------ MATERIAL PROVIDED
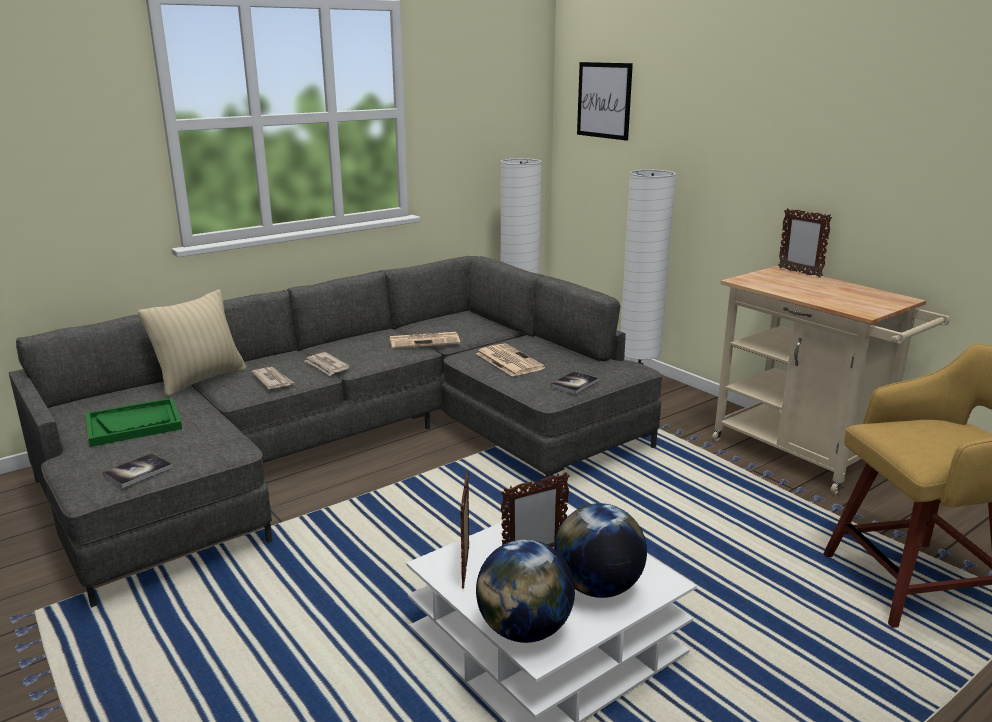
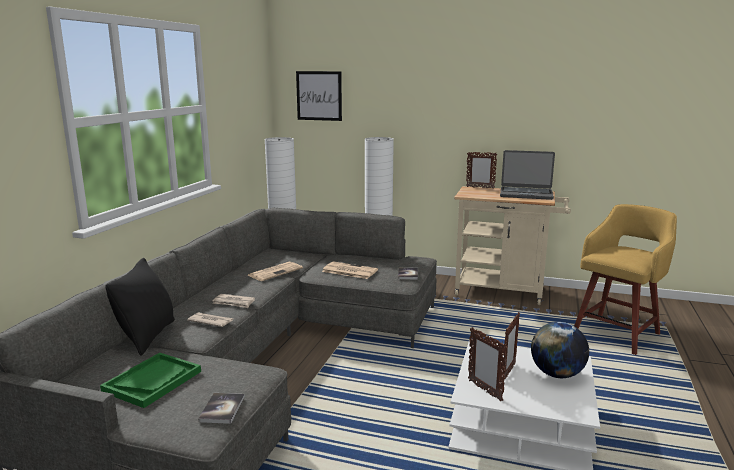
camera: 35 degrees left, 5 degrees down
beige pillow [138,290,246,397] -> black pillow [105,258,175,356]
globe [476,539,575,643] -> none
none -> laptop [500,150,555,200]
------------
# WHAT TO PRODUCE:
The expected output is every line from the material above where "none" can be found.

# SOLUTION:
globe [476,539,575,643] -> none
none -> laptop [500,150,555,200]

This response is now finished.